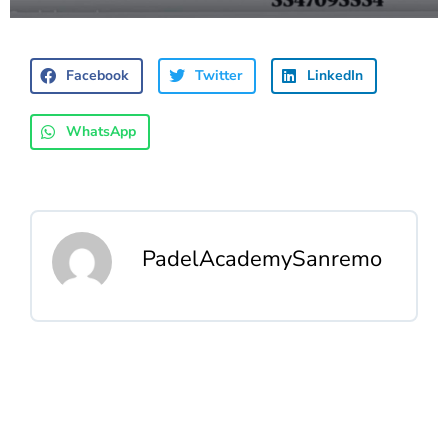
Facebook
Twitter
LinkedIn
WhatsApp
PadelAcademySanremo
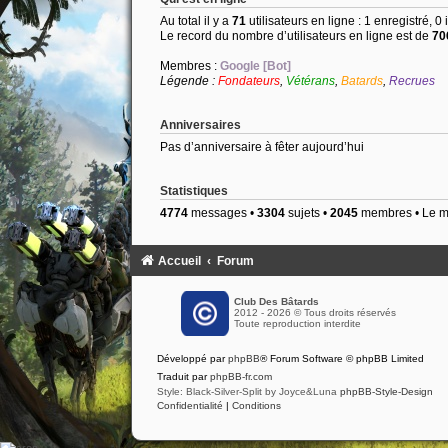
Au total il y a
71
utilisateurs en ligne : 1 enregistré, 0
Le record du nombre d’utilisateurs en ligne est de
70
Membres :
Google [Bot]
Légende :
Fondateurs
,
Vétérans
,
Batards
,
Recrues
Anniversaires
Pas d’anniversaire à fêter aujourd’hui
Statistiques
4774
messages •
3304
sujets •
2045
membres • Le me
Accueil
Forum
Club Des Bâtards
2012 - 2026 © Tous droits réservés
Toute reproduction interdite
Développé par
phpBB
® Forum Software © phpBB Limited
Traduit par
phpBB-fr.com
Style: Black-Silver-Split by Joyce&Luna
phpBB-Style-Design
Confidentialité
|
Conditions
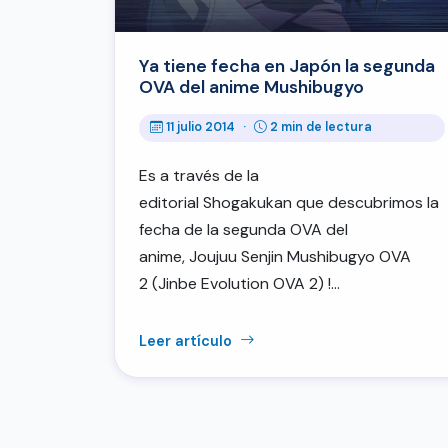
Ya tiene fecha en Japón la segunda
OVA del anime Mushibugyo
11 julio 2014
·
2 min de lectura
Es a través de la
editorial Shogakukan que descubrimos la
fecha de la segunda OVA del
anime, Joujuu Senjin Mushibugyo OVA
2 (Jinbe Evolution OVA 2) !…
Leer artículo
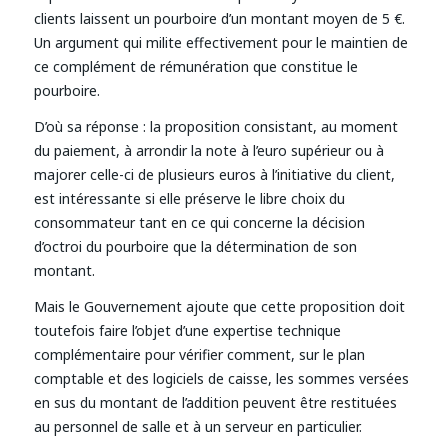
clients laissent un pourboire d’un montant moyen de 5 €.
Un argument qui milite effectivement pour le maintien de
ce complément de rémunération que constitue le
pourboire.
D’où sa réponse : la proposition consistant, au moment
du paiement, à arrondir la note à l’euro supérieur ou à
majorer celle-ci de plusieurs euros à l’initiative du client,
est intéressante si elle préserve le libre choix du
consommateur tant en ce qui concerne la décision
d’octroi du pourboire que la détermination de son
montant.
Mais le Gouvernement ajoute que cette proposition doit
toutefois faire l’objet d’une expertise technique
complémentaire pour vérifier comment, sur le plan
comptable et des logiciels de caisse, les sommes versées
en sus du montant de l’addition peuvent être restituées
au personnel de salle et à un serveur en particulier.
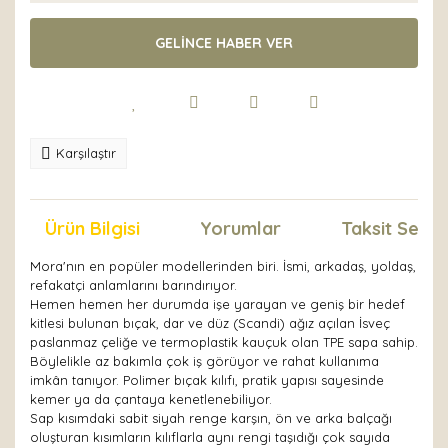
GELİNCE HABER VER
Karşılaştır
Ürün Bilgisi
Yorumlar
Taksit Seçen
Mora'nın en popüler modellerinden biri. İsmi, arkadaş, yoldaş,
refakatçi anlamlarını barındırıyor.
Hemen hemen her durumda işe yarayan ve geniş bir hedef
kitlesi bulunan bıçak, dar ve düz (Scandi) ağız açılan İsveç
paslanmaz çeliğe ve termoplastik kauçuk olan TPE sapa sahip.
Böylelikle az bakımla çok iş görüyor ve rahat kullanıma
imkân tanıyor. Polimer bıçak kılıfı, pratik yapısı sayesinde
kemer ya da çantaya kenetlenebiliyor.
Sap kısımdaki sabit siyah renge karşın, ön ve arka balçağı
oluşturan kısımların kılıflarla aynı rengi taşıdığı çok sayıda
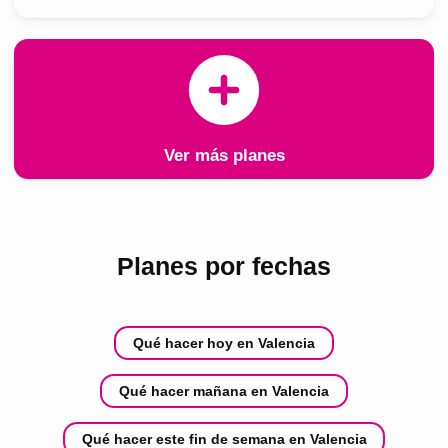
Ver más planes
Planes por fechas
Qué hacer hoy en Valencia
Qué hacer mañana en Valencia
Qué hacer este fin de semana en Valencia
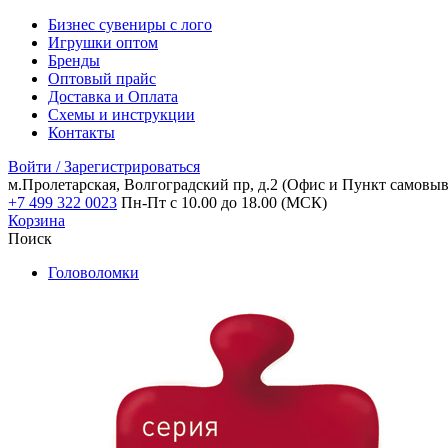
Бизнес сувениры с лого
Игрушки оптом
Бренды
Оптовый прайс
Доставка и Оплата
Схемы и инструкции
Контакты
Войти / Зарегистрироваться
м.Пролетарская, Волгоградский пр, д.2
(Офис и Пункт самовыв
+7 499 322 0023
Пн-Пт с 10.00 до 18.00 (МСК)
Корзина
Поиск
Головоломки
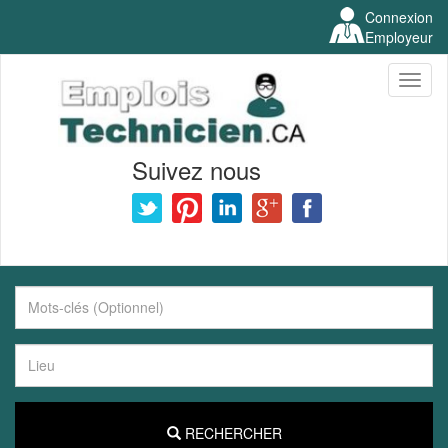
Connexion
Employeur
Toggl
naviga
Suivez nous
RECHERCHER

┄┄┄┄┄┄┄┄┄┄

◆ PROBLEM TO SOLVE ◆
Take every line from the data above that holds "Style" and copy it out.

◆ ANSWER TO THE EXERCISE ◆
Style: Black-Silver-Split by Joyce&Luna
phpBB-Style-Design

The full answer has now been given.